• **YOUR ASSIGNMENT**: Output verbatim the line with "symbol/expression also evaluated" together with every line beneath it, ending at the last line of the entries.

(DATA FOR THIS TASK begins)

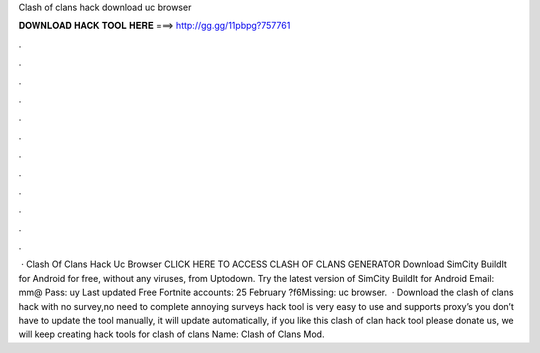 Clash of clans hack download uc browser

𝐃𝐎𝐖𝐍𝐋𝐎𝐀𝐃 𝐇𝐀𝐂𝐊 𝐓𝐎𝐎𝐋 𝐇𝐄𝐑𝐄 ===> http://gg.gg/11pbpg?757761

.

.

.

.

.

.

.

.

.

.

.

.

 · Clash Of Clans Hack Uc Browser CLICK HERE TO ACCESS CLASH OF CLANS GENERATOR Download SimCity BuildIt for Android for free, without any viruses, from Uptodown. Try the latest version of SimCity BuildIt for Android Email: mm@ Pass: uy Last updated Free Fortnite accounts: 25 February  ?f6Missing: uc browser.  · Download the clash of clans hack with no survey,no need to complete annoying surveys  hack tool is very easy to use and supports proxy’s you don’t have to update the tool manually, it will update automatically, if you like this clash of clan hack tool please donate us, we will keep creating hack tools for clash of clans  Name: Clash of Clans Mod.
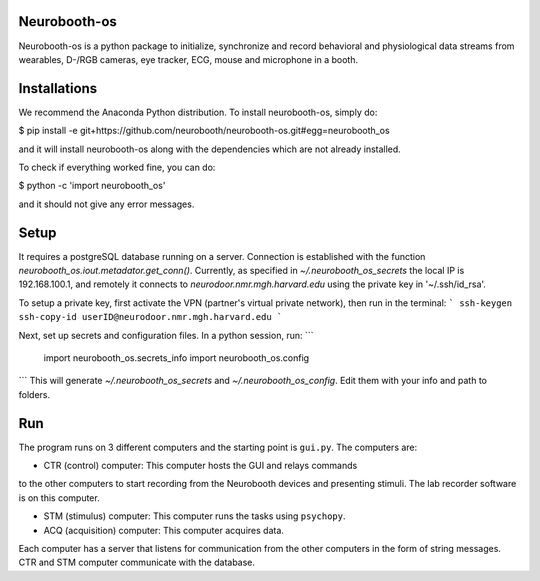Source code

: Neurobooth-os
-------------

Neurobooth-os is a python package to initialize, synchronize and record
behavioral and physiological data streams from wearables, D-/RGB cameras, eye tracker,
ECG, mouse and microphone in a booth.

Installations
-------------

We recommend the Anaconda Python distribution. To install neurobooth-os, simply do:

$ pip install -e git+https://github.com/neurobooth/neurobooth-os.git#egg=neurobooth_os

and it will install neurobooth-os along with the dependencies which are not already installed.

To check if everything worked fine, you can do:

$ python -c 'import neurobooth_os'

and it should not give any error messages.

Setup
-----

It requires a postgreSQL database running on a server. Connection is established with the function
`neurobooth_os.iout.metadator.get_conn()`. Currently, as specified in 
`~/.neurobooth_os_secrets` the local IP is 192.168.100.1, and remotely it connects to 
`neurodoor.nmr.mgh.harvard.edu` using the private key in '~/.ssh/id_rsa'.

To setup a private key, first activate the VPN (partner's virtual private network), then run in
the terminal: 
```
ssh-keygen
ssh-copy-id userID@neurodoor.nmr.mgh.harvard.edu
```

Next, set up secrets and configuration files. In a python session, run:
```
    import neurobooth_os.secrets_info
    import neurobooth_os.config
```
This will generate `~/.neurobooth_os_secrets` and `~/.neurobooth_os_config`.
Edit them with your info and path to folders. 


Run
----

The program runs on 3 different computers and the starting point is
``gui.py``. The computers are:

* CTR (control) computer: This computer hosts the GUI and relays commands
to the other computers to start recording from the Neurobooth devices
and presenting stimuli. The lab recorder software is on this computer.

* STM (stimulus) computer: This computer runs the tasks using ``psychopy``.

* ACQ (acquisition) computer: This computer acquires data.

Each computer has a server that listens for communication from the other
computers in the form of string messages. CTR and STM computer communicate
with the database.
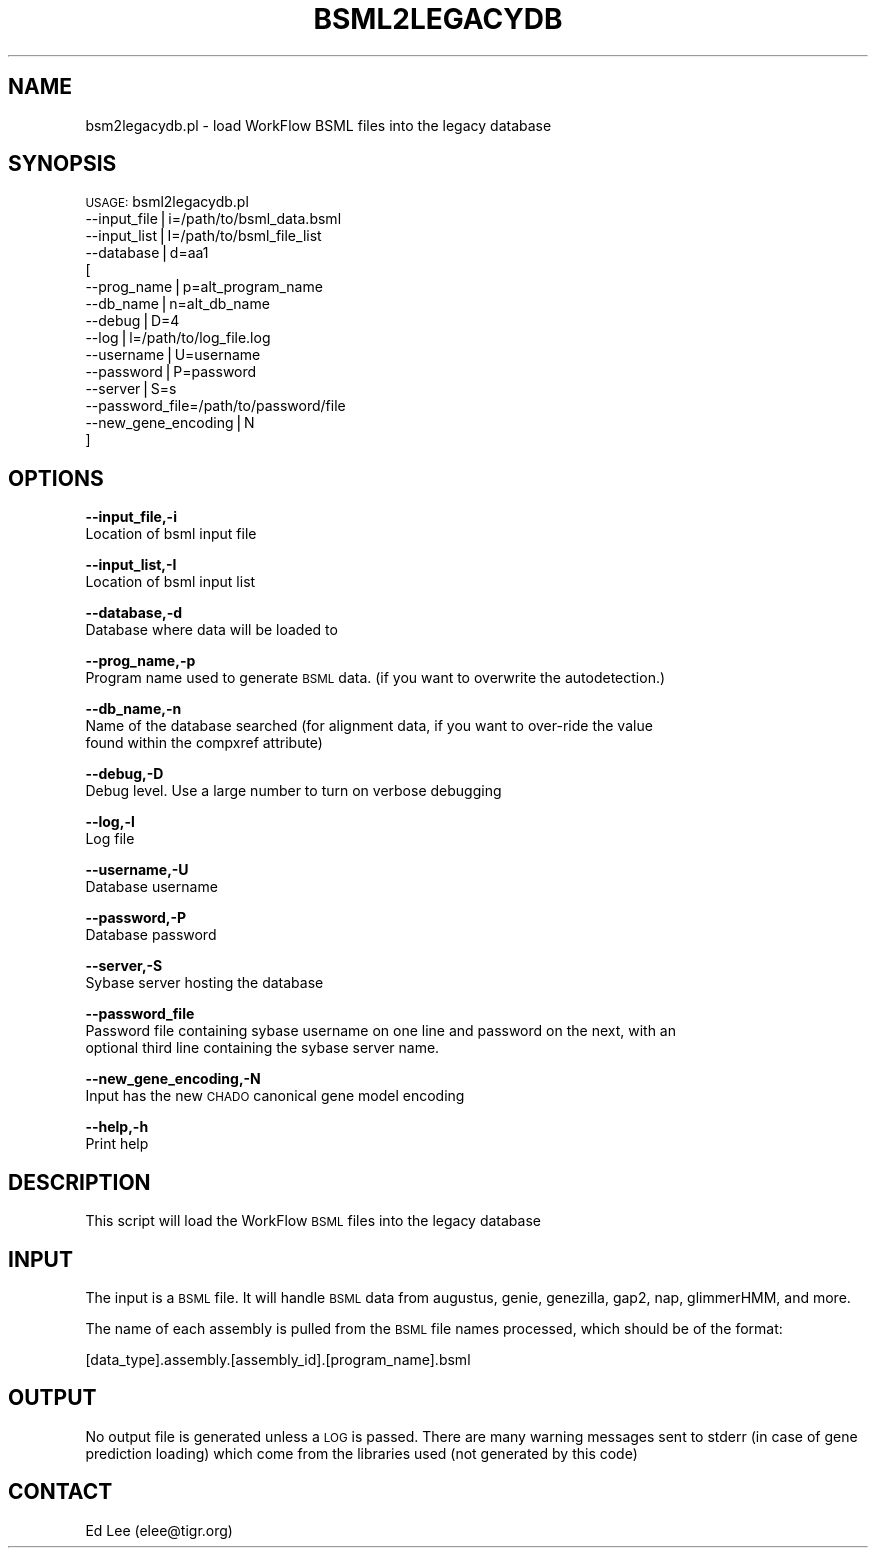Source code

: .\" Automatically generated by Pod::Man v1.37, Pod::Parser v1.32
.\"
.\" Standard preamble:
.\" ========================================================================
.de Sh \" Subsection heading
.br
.if t .Sp
.ne 5
.PP
\fB\\$1\fR
.PP
..
.de Sp \" Vertical space (when we can't use .PP)
.if t .sp .5v
.if n .sp
..
.de Vb \" Begin verbatim text
.ft CW
.nf
.ne \\$1
..
.de Ve \" End verbatim text
.ft R
.fi
..
.\" Set up some character translations and predefined strings.  \*(-- will
.\" give an unbreakable dash, \*(PI will give pi, \*(L" will give a left
.\" double quote, and \*(R" will give a right double quote.  | will give a
.\" real vertical bar.  \*(C+ will give a nicer C++.  Capital omega is used to
.\" do unbreakable dashes and therefore won't be available.  \*(C` and \*(C'
.\" expand to `' in nroff, nothing in troff, for use with C<>.
.tr \(*W-|\(bv\*(Tr
.ds C+ C\v'-.1v'\h'-1p'\s-2+\h'-1p'+\s0\v'.1v'\h'-1p'
.ie n \{\
.    ds -- \(*W-
.    ds PI pi
.    if (\n(.H=4u)&(1m=24u) .ds -- \(*W\h'-12u'\(*W\h'-12u'-\" diablo 10 pitch
.    if (\n(.H=4u)&(1m=20u) .ds -- \(*W\h'-12u'\(*W\h'-8u'-\"  diablo 12 pitch
.    ds L" ""
.    ds R" ""
.    ds C` ""
.    ds C' ""
'br\}
.el\{\
.    ds -- \|\(em\|
.    ds PI \(*p
.    ds L" ``
.    ds R" ''
'br\}
.\"
.\" If the F register is turned on, we'll generate index entries on stderr for
.\" titles (.TH), headers (.SH), subsections (.Sh), items (.Ip), and index
.\" entries marked with X<> in POD.  Of course, you'll have to process the
.\" output yourself in some meaningful fashion.
.if \nF \{\
.    de IX
.    tm Index:\\$1\t\\n%\t"\\$2"
..
.    nr % 0
.    rr F
.\}
.\"
.\" For nroff, turn off justification.  Always turn off hyphenation; it makes
.\" way too many mistakes in technical documents.
.hy 0
.if n .na
.\"
.\" Accent mark definitions (@(#)ms.acc 1.5 88/02/08 SMI; from UCB 4.2).
.\" Fear.  Run.  Save yourself.  No user-serviceable parts.
.    \" fudge factors for nroff and troff
.if n \{\
.    ds #H 0
.    ds #V .8m
.    ds #F .3m
.    ds #[ \f1
.    ds #] \fP
.\}
.if t \{\
.    ds #H ((1u-(\\\\n(.fu%2u))*.13m)
.    ds #V .6m
.    ds #F 0
.    ds #[ \&
.    ds #] \&
.\}
.    \" simple accents for nroff and troff
.if n \{\
.    ds ' \&
.    ds ` \&
.    ds ^ \&
.    ds , \&
.    ds ~ ~
.    ds /
.\}
.if t \{\
.    ds ' \\k:\h'-(\\n(.wu*8/10-\*(#H)'\'\h"|\\n:u"
.    ds ` \\k:\h'-(\\n(.wu*8/10-\*(#H)'\`\h'|\\n:u'
.    ds ^ \\k:\h'-(\\n(.wu*10/11-\*(#H)'^\h'|\\n:u'
.    ds , \\k:\h'-(\\n(.wu*8/10)',\h'|\\n:u'
.    ds ~ \\k:\h'-(\\n(.wu-\*(#H-.1m)'~\h'|\\n:u'
.    ds / \\k:\h'-(\\n(.wu*8/10-\*(#H)'\z\(sl\h'|\\n:u'
.\}
.    \" troff and (daisy-wheel) nroff accents
.ds : \\k:\h'-(\\n(.wu*8/10-\*(#H+.1m+\*(#F)'\v'-\*(#V'\z.\h'.2m+\*(#F'.\h'|\\n:u'\v'\*(#V'
.ds 8 \h'\*(#H'\(*b\h'-\*(#H'
.ds o \\k:\h'-(\\n(.wu+\w'\(de'u-\*(#H)/2u'\v'-.3n'\*(#[\z\(de\v'.3n'\h'|\\n:u'\*(#]
.ds d- \h'\*(#H'\(pd\h'-\w'~'u'\v'-.25m'\f2\(hy\fP\v'.25m'\h'-\*(#H'
.ds D- D\\k:\h'-\w'D'u'\v'-.11m'\z\(hy\v'.11m'\h'|\\n:u'
.ds th \*(#[\v'.3m'\s+1I\s-1\v'-.3m'\h'-(\w'I'u*2/3)'\s-1o\s+1\*(#]
.ds Th \*(#[\s+2I\s-2\h'-\w'I'u*3/5'\v'-.3m'o\v'.3m'\*(#]
.ds ae a\h'-(\w'a'u*4/10)'e
.ds Ae A\h'-(\w'A'u*4/10)'E
.    \" corrections for vroff
.if v .ds ~ \\k:\h'-(\\n(.wu*9/10-\*(#H)'\s-2\u~\d\s+2\h'|\\n:u'
.if v .ds ^ \\k:\h'-(\\n(.wu*10/11-\*(#H)'\v'-.4m'^\v'.4m'\h'|\\n:u'
.    \" for low resolution devices (crt and lpr)
.if \n(.H>23 .if \n(.V>19 \
\{\
.    ds : e
.    ds 8 ss
.    ds o a
.    ds d- d\h'-1'\(ga
.    ds D- D\h'-1'\(hy
.    ds th \o'bp'
.    ds Th \o'LP'
.    ds ae ae
.    ds Ae AE
.\}
.rm #[ #] #H #V #F C
.\" ========================================================================
.\"
.IX Title "BSML2LEGACYDB 1"
.TH BSML2LEGACYDB 1 "2015-07-29" "perl v5.8.8" "User Contributed Perl Documentation"
.SH "NAME"
bsm2legacydb.pl \- load WorkFlow BSML files into the legacy database
.SH "SYNOPSIS"
.IX Header "SYNOPSIS"
\&\s-1USAGE:\s0 bsml2legacydb.pl
        \-\-input_file|i=/path/to/bsml_data.bsml
        \-\-input_list|I=/path/to/bsml_file_list
        \-\-database|d=aa1
    [
        \-\-prog_name|p=alt_program_name
        \-\-db_name|n=alt_db_name
        \-\-debug|D=4
        \-\-log|l=/path/to/log_file.log
        \-\-username|U=username
        \-\-password|P=password
        \-\-server|S=s
        \-\-password_file=/path/to/password/file
        \-\-new_gene_encoding|N
    ]
.SH "OPTIONS"
.IX Header "OPTIONS"
\&\fB\-\-input_file,\-i\fR
    Location of bsml input file
.PP
\&\fB\-\-input_list,\-I\fR
    Location of bsml input list
.PP
\&\fB\-\-database,\-d\fR
    Database where data will be loaded to
.PP
\&\fB\-\-prog_name,\-p\fR
    Program name used to generate \s-1BSML\s0 data.  (if you want to overwrite the autodetection.)
.PP
\&\fB\-\-db_name,\-n\fR
    Name of the database searched (for alignment data, if you want to over-ride the value
    found within the compxref attribute)
.PP
\&\fB\-\-debug,\-D\fR
    Debug level.  Use a large number to turn on verbose debugging
.PP
\&\fB\-\-log,\-l\fR
    Log file
.PP
\&\fB\-\-username,\-U\fR
    Database username
.PP
\&\fB\-\-password,\-P\fR
    Database password
.PP
\&\fB\-\-server,\-S\fR
    Sybase server hosting the database
.PP
\&\fB\-\-password_file\fR
    Password file containing sybase username on one line and password on the next, with an
    optional third line containing the sybase server name.
.PP
\&\fB\-\-new_gene_encoding,\-N\fR
    Input has the new \s-1CHADO\s0 canonical gene model encoding
.PP
\&\fB\-\-help,\-h\fR
    Print help
.SH "DESCRIPTION"
.IX Header "DESCRIPTION"
This script will load the WorkFlow \s-1BSML\s0 files into the legacy database
.SH "INPUT"
.IX Header "INPUT"
The input is a \s-1BSML\s0 file.  It will handle \s-1BSML\s0 data from augustus, genie,
genezilla, gap2, nap, glimmerHMM, and more.
.PP
The name of each assembly is pulled from the \s-1BSML\s0 file names processed,
which should be of the format:
.PP
.Vb 1
\&    [data_type].assembly.[assembly_id].[program_name].bsml
.Ve
.SH "OUTPUT"
.IX Header "OUTPUT"
No output file is generated unless a \s-1LOG\s0 is passed.  There are many warning
messages sent to stderr (in case of gene prediction loading) which come
from the libraries used (not generated by this code)
.SH "CONTACT"
.IX Header "CONTACT"
Ed Lee (elee@tigr.org)
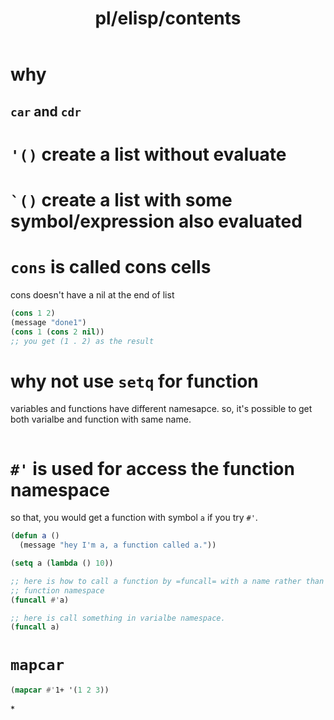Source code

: #+title: pl/elisp/contents
#+tags: elisp

* why
** =car= and =cdr=
* ='()= create a list without evaluate
* =`()= create a list with some symbol/expression also evaluated
* =cons= is called cons cells
cons doesn't have a nil at the end of list
#+begin_src emacs-lisp
(cons 1 2)
(message "done1")
(cons 1 (cons 2 nil))
;; you get (1 . 2) as the result
#+end_src
* why not use =setq= for function

variables and functions have different namesapce.
so, it's possible to get both varialbe and function with same name.

#+begin_src emacs-lisp

#+end_src
* =#'= is used for access the function namespace
so that, you would get a function with symbol ~a~ if you try ~#'~.

#+begin_src emacs-lisp
(defun a ()
  (message "hey I'm a, a function called a."))

(setq a (lambda () 10))

;; here is how to call a function by =funcall= with a name rather than invoke it by =()= directly.
;; function namespace
(funcall #'a)

;; here is call something in varialbe namespace.
(funcall a)
#+end_src

#+RESULTS:
: 10
* =mapcar=

#+begin_src emacs-lisp
(mapcar #'1+ '(1 2 3))
#+end_src
*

(DATA FOR THIS TASK ends)

• **RESULT BELOW**:
* =`()= create a list with some symbol/expression also evaluated
* =cons= is called cons cells
cons doesn't have a nil at the end of list
#+begin_src emacs-lisp
(cons 1 2)
(message "done1")
(cons 1 (cons 2 nil))
;; you get (1 . 2) as the result
#+end_src
* why not use =setq= for function

variables and functions have different namesapce.
so, it's possible to get both varialbe and function with same name.

#+begin_src emacs-lisp

#+end_src
* =#'= is used for access the function namespace
so that, you would get a function with symbol ~a~ if you try ~#'~.

#+begin_src emacs-lisp
(defun a ()
  (message "hey I'm a, a function called a."))

(setq a (lambda () 10))

;; here is how to call a function by =funcall= with a name rather than invoke it by =()= directly.
;; function namespace
(funcall #'a)

;; here is call something in varialbe namespace.
(funcall a)
#+end_src

#+RESULTS:
: 10
* =mapcar=

#+begin_src emacs-lisp
(mapcar #'1+ '(1 2 3))
#+end_src
*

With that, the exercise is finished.